Se di distensione si tratta, è al rallenty. Come confermano anche le parole del presidente ucraino Volodymyr Zelensky: «Le truppe russe non se ne vanno davvero, si avvicendano», ha avvertito, aggiungendo quasi a farsi coraggio che il suo Paese «non teme nulla e nessuno» ed è pronto a difendersi. Accogliendo al quartier generale i 30 ministri della Difesa alleati, Stoltenberg non a caso ha definito le «minacce militari» della Russia come un tentativo d'imporre «una nuova normalità» nell'est. E ottenere concessioni. Ma ha anche professato «cauto ottimismo» per la volontà manifestata da Putin di voler proseguire il percorso della diplomazia.

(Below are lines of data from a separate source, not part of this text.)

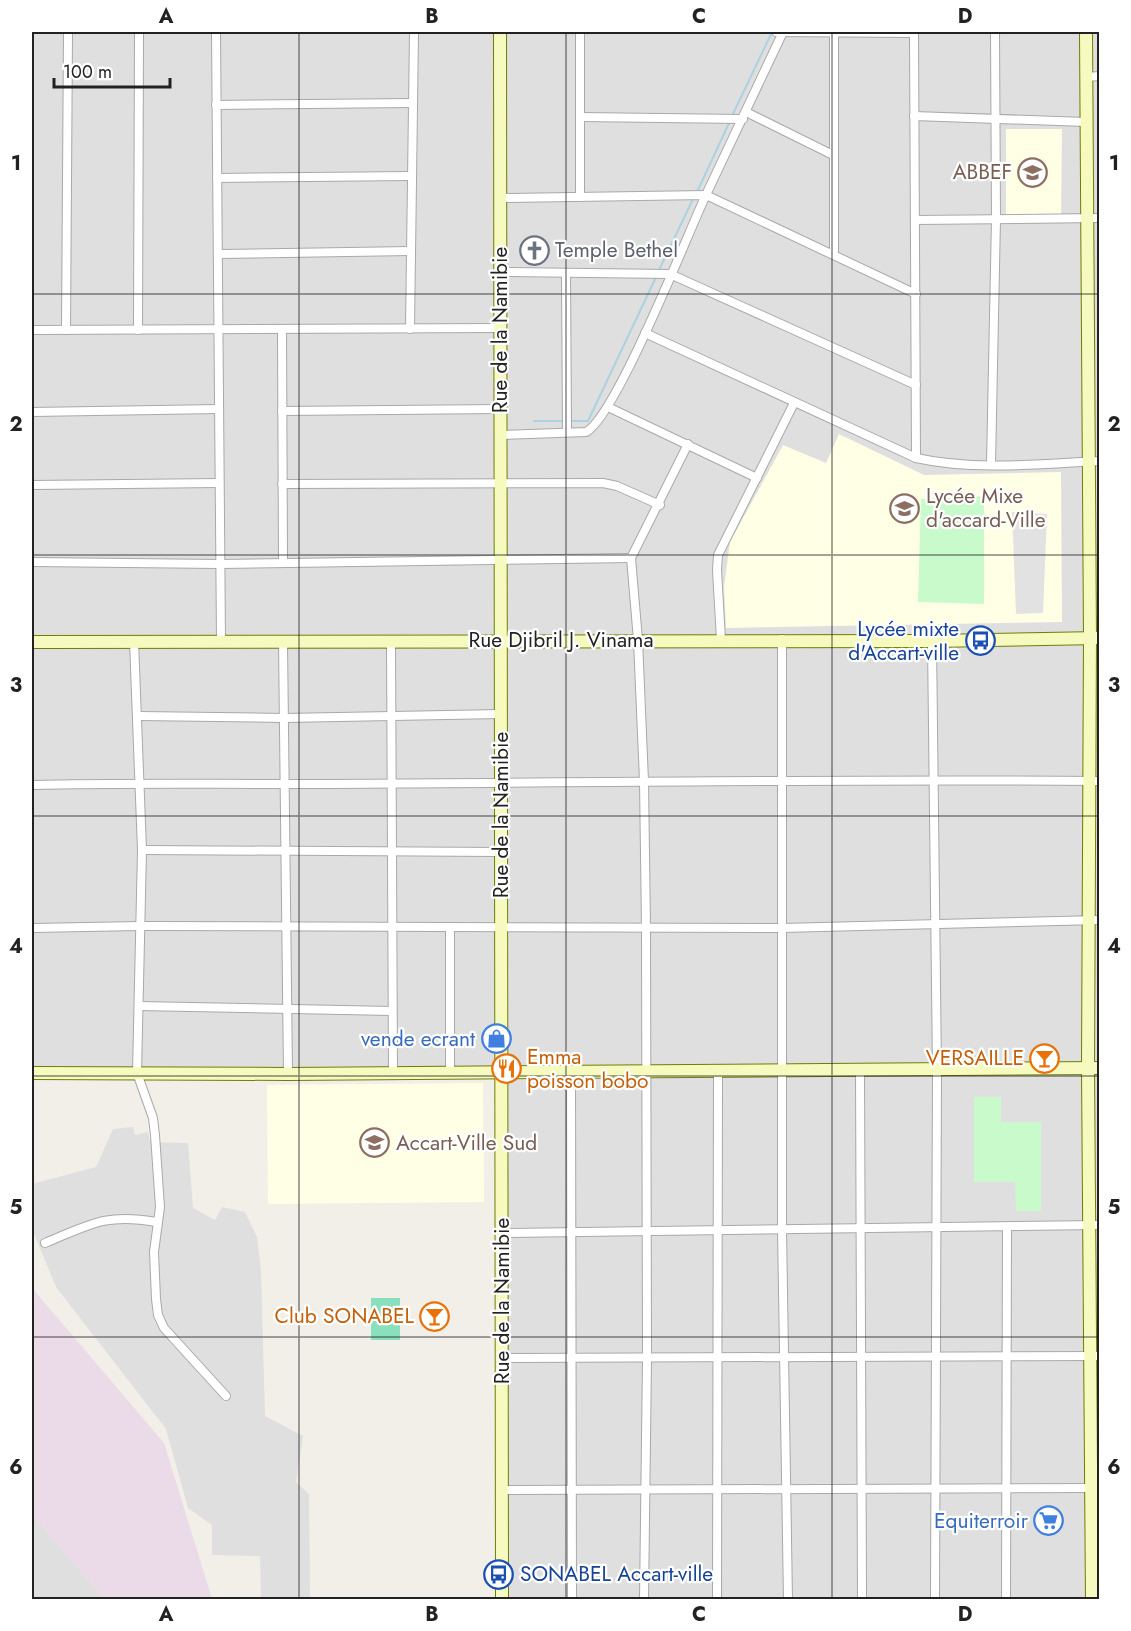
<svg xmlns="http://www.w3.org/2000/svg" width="1131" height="1631" font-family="Jost,sans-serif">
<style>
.residential{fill:#e0dfdf}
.industrial{fill:#ebdbe8}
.education{fill:#ffffe5}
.park{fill:#c8facc}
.pitch{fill:#88e0be}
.parking{fill:#e2e2e2}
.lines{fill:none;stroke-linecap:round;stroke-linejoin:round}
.stream{stroke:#aad3df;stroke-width:2}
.street-casing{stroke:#a9a9a9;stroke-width:10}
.secondary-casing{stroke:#707d05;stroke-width:14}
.street{stroke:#fff;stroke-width:8}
.secondary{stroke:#f7fabf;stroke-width:12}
.grid{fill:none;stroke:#222;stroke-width:1.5;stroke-opacity:0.55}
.labels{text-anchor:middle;stroke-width:4.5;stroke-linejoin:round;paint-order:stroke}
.education-label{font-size:21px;fill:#785e54;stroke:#fff;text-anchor:start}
.worship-label{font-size:21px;fill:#5b616d;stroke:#fff;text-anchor:start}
.street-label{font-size:21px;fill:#222;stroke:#fff}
.transit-label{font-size:21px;fill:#164399;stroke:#fff;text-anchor:end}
.shop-label{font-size:21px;fill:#366cbe;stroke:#fff;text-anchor:end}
.food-label{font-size:21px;fill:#c56008;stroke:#fff;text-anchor:end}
.neatline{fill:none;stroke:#222;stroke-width:2}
.grid-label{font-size:20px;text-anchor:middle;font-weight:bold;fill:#222}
</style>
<rect width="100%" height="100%" fill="#f2efe9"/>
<g class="residential">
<path d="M32,32H1099V1599H495L496,1077L32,1072Z"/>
<path d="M133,1127L135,1135L148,1132L150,1142L188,1143L193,1208L215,1220L222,1207L245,1212L257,1237L261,1271L265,1416L303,1436L296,1482L309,1494L310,1599H261L260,1556L212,1555V1525L188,1508L166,1429L56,1287L32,1229V1184L96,1167L113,1129Z"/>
<path d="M32,1514L104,1599H32Z"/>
</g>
<path class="industrial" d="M32,1288L164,1443L212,1599H104L32,1514Z"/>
<g class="education">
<path d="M1006,129H1062L1061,216L1006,215Z"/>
<path d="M839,434L924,475L1061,472L1062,622L726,628L724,587L730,542L783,445L826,463Z"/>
<path d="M483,1083L484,1202L268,1204L267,1085Z"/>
</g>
<g class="park">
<path d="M984,496V604L918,602L921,499Z"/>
<path d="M974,1097H1001V1122H1041V1211H1016L1015,1182H974Z"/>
</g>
<rect class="pitch" x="371" y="1298" width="29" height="42"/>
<path class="parking" d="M1012,512L1047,514L1043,613L1016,614Z"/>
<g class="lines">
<g class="stream">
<path d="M732,116L772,32"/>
<path d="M697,192L730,121"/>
<path d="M659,270L694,197"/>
<path d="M534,421H563"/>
<path d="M569,421H588L657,275"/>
</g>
<defs>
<g id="street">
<path d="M216,32L221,641"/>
<path d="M580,32V197"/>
<path d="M776,32L914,33"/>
<path d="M914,32L916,458"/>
<path d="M1086,77L1100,76"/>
<path d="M216,105L413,103"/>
<path d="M746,112L833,155"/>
<path d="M914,116L1086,122"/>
<path d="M580,117L743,119"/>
<path d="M217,178L412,176"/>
<path d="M500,198L706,195L916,294"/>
<path d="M915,220L1100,218"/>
<path d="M218,254L411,251"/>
<path d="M834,254V32"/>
<path d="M500,272L670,274L916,385"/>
<path d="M566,273L567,432"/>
<path d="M282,329L283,563"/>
<path d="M410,329L414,32"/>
<path d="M32,330L500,328"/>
<path d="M66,330L68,32"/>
<path d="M138,330L139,32"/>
<path d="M645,333L916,458C974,471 1041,464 1100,461"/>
<path d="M608,407L757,478"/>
<path d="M282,411L500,409"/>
<path d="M32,412L219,409"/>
<path d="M500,435L586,432C616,416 686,238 705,197C731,142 757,87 783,32"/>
<path d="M991,464L996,219L995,32"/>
<path d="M282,484L603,483L617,486L660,505"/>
<path d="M32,485L219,483"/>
<path d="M32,562L220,564L631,558"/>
<path d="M782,639V1229L788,1600"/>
<path d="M391,640L393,1072"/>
<path d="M721,640L717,570L718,555L794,403"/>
<path d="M134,641L142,850L137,1073L153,1118L155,1135L160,1207L154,1252L156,1299L158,1315L164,1328L226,1396"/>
<path d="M932,641L937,1071L935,1600"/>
<path d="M283,642L288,1074"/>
<path d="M138,716L284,718L501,714"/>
<path d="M32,785C116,783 199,784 284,784C556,783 828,779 1100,781"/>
<path d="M142,850L501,852"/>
<path d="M450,927V1071"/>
<path d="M32,928L140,926L782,928L1100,920"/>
<path d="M139,1006L392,1011"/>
<path d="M860,1071L862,1600"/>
<path d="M571,1072L572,1600"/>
<path d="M502,1233L1100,1225"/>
<path d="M45,1243C91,1224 105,1213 157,1222"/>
<path d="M502,1358L1100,1356"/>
<path d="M502,1490L1100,1488"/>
<path d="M644,1600L647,1359L646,928L644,781L638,640L631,558L688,444"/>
<path d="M717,1600L718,1072"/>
<path d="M1006,1600L1007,1227"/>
</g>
<g id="secondary">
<path d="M500,32L502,1600"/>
<path d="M1086,32L1090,638L1088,1068L1092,1600"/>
<path d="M32,642L932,641L1100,638"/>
<path d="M32,1073L288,1074L1100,1068"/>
</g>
</defs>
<use href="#street" class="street-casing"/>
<use href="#secondary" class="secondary-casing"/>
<use href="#street" class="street"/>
<use href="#secondary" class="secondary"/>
</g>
<path class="grid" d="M299,32V1600M566,32V1600M832,32V1600M32,294H1100M32,555H1100M32,816H1100M32,1076H1100M32,1337H1100"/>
<defs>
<symbol id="school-ring" viewBox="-11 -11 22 22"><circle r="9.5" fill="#fff" stroke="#8d6e63" stroke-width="1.5"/><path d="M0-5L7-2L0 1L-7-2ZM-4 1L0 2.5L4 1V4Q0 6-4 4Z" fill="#8d6e63"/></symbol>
<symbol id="church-ring" viewBox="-11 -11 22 22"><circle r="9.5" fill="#fff" stroke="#6b7280" stroke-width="1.5"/><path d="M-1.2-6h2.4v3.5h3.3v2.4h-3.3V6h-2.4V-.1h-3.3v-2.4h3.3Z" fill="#6b7280"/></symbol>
<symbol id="bus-ring" viewBox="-11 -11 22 22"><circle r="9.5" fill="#fff" stroke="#1a4fb4" stroke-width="1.5"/><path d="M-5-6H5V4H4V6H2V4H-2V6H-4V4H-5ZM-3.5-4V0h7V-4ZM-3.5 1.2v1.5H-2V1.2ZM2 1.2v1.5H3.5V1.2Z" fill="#1a4fb4"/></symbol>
<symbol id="shop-ring" viewBox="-11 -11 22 22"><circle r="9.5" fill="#fff" stroke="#3f7fe0" stroke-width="1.5"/><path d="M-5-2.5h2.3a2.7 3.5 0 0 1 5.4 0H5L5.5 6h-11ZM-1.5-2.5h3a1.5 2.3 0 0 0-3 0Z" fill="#3f7fe0"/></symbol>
<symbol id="bar-ring" viewBox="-11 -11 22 22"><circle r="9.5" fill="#fff" stroke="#e8710a" stroke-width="1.5"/><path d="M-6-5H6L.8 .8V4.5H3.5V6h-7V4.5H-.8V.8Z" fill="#e8710a"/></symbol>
<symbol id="restaurant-ring" viewBox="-11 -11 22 22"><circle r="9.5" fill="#fff" stroke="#e8710a" stroke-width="1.5"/><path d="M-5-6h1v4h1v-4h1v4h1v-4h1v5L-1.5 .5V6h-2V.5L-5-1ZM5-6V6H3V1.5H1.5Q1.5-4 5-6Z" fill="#e8710a"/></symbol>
<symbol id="supermarket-ring" viewBox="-11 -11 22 22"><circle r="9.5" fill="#fff" stroke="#3f7fe0" stroke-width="1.5"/><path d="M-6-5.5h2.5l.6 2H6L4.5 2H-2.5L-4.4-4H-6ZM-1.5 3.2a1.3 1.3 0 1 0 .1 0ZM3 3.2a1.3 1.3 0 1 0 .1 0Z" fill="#3f7fe0"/></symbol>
</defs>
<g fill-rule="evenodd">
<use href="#school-ring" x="1016" y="156" width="33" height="33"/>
<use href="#church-ring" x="518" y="234" width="33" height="33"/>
<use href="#school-ring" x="888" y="492" width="33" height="33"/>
<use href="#bus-ring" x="964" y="624" width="33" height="33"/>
<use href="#shop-ring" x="480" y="1022" width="33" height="33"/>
<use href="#bar-ring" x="1028" y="1042" width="33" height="33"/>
<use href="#restaurant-ring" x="490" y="1052" width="33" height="33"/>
<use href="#school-ring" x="358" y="1126" width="33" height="33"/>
<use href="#bar-ring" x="418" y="1300" width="33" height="33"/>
<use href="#supermarket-ring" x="1032" y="1504" width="33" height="33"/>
<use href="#bus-ring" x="482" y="1558" width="33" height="33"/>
</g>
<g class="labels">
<g class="education-label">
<text x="1012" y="179" text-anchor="end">ABBEF</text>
<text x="926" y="503">Lycée Mixe<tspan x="926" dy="24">d'accard-Ville</tspan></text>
<text x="396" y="1150">Accart-Ville Sud</text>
</g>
<g class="worship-label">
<text x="555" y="257">Temple Bethel</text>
</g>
<g class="street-label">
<text transform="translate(500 330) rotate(-90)" y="7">Rue de la Namibie</text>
<text x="561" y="647">Rue Djibril J. Vinama</text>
<text transform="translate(501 815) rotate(-90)" y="7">Rue de la Namibie</text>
<text transform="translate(502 1301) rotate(-90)" y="7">Rue de la Namibie</text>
</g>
<g class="transit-label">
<text x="959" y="636">Lycée mixte<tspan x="959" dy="24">d'Accart-ville</tspan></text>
<text x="520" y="1581" text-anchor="start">SONABEL Accart-ville</text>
</g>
<g class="shop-label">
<text x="475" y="1046">vende ecrant</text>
<text x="1028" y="1528">Equiterroir</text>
</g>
<g class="food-label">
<text x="527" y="1064" text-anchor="start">Emma<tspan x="527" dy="24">poisson bobo</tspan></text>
<text x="1024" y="1065">VERSAILLE</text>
<text x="414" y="1323">Club SONABEL</text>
</g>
</g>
<rect width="1131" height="1631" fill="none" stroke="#ffffff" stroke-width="66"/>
<path d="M54 78v9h116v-9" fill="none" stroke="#222222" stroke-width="3"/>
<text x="63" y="78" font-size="18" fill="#222222" stroke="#ffffff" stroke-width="4.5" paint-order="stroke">100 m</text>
<rect x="33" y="33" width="1065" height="1565" class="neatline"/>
<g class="grid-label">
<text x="166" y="23">A</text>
<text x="432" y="23">B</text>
<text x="699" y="23">C</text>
<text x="965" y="23">D</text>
<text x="16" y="170">1</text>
<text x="1114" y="170">1</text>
<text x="16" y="431">2</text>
<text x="1114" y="431">2</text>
<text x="16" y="692">3</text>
<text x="1114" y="692">3</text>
<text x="16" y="953">4</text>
<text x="1114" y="953">4</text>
<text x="16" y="1214">5</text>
<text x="1114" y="1214">5</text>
<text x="16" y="1474">6</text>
<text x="1114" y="1474">6</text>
<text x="166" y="1621">A</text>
<text x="432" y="1621">B</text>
<text x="699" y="1621">C</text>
<text x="965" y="1621">D</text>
</g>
</svg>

In Crimea d'altra parte le immagini rilanciate dai media mostrano i mezzi russi lasciare la penisola - annessa nel 2014 - attraverso il ponte costruito (a caro prezzo) dai fratelli Rotenberg, oligarchi di nuovo conio e pezzi da novanta del cerchio magico di Vladimir Putin. Il ministero della Difesa ha inoltre annunciato che quando le esercitazioni congiunte con la Bielorussia termineranno (il 20 di febbraio) gli effettivi faranno rientro in patria. «Vorrei chiedere alle fonti di disinformazione statunitensi e britanniche di pubblicare il programma delle nostre imminenti invasioni per l'anno: mi piacerebbe pianificare le mie vacanze», ha sferzato caustica la portavoce del ministero degli Esteri Maria Zakharova.
La tanto paventata invasione prevista da Washington e Londra fin quasi nell'orario preciso, non si è infatti materializzata. Ma per una colonna di tank che fa rientro negli hangar, c'è un'altra esercitazione che inizia, questa volta nel Mediterraneo. Con i bombardieri a lungo raggio a capacità nucleare e i jet da combattimento armati di missili ipersonici dislocati nella base aerea siriana di Khmeimim. Mosca, dal canto suo, ora si gioca la carta delle contro accuse. E' l'Occidente che rimpinza di armi l'Ucraina per «spingerla alla guerra» o a «una provocazione» nel Donbass e al contempo reputa «positiva» l'offerta di Joe Biden a continuare il dialogo. Putin ha poi per il momento declinato la richiesta della Duma di riconoscere le repubbliche separatiste filo-russe di Donetsk e Lugansk poiché «non in linea» con il trattato di Minsk. Come dire: noi rispettiamo i patti.
Parole di pace, se così si può dire, arrivano anche dall'Alto rappresentante della politica estera Ue Josep Borrell (non certo un russofilo), che ha invitato a considerare le «legittime preoccupazioni» della Russia in termini di sicurezza. L'intesa finisce ad ogni modo qui. Borrell ha parlato chiaramente di uno «scontro di valori» tra il «democratico» Occidente e «l'autoritaria Russia», che teme il successo dell'Ucraina perché sarebbe la sconfitta del suo modello.
Il coordinamento allora continua: domani si terrà il Consiglio Ue informale sulla crisi ucraina, l'incontro alla Nato con gli omologhi di Ucraina e Georgia e sabato la riunione dei ministri degli Esteri del G7. In serata c'è stata l'ennesima telefonata tra Biden ed Olaf Scholz, mentre il ministro degli Esteri Luigi Di Maio è a Mosca per incontrare Serghei Lavrov dopo la tappa di martedì a Kiev. L'Ue ha promesso che «non abbandonerà mai» il popolo ucraino ma Berlino non nasconde di essere pronta ad andare incontro al Cremlino su qualche aspetto. Tipo tempi di attesa lunghi sull'eventuale ingresso di Kiev nella Nato, che però la Russia ribadisce di non poter accettare né ora né mai.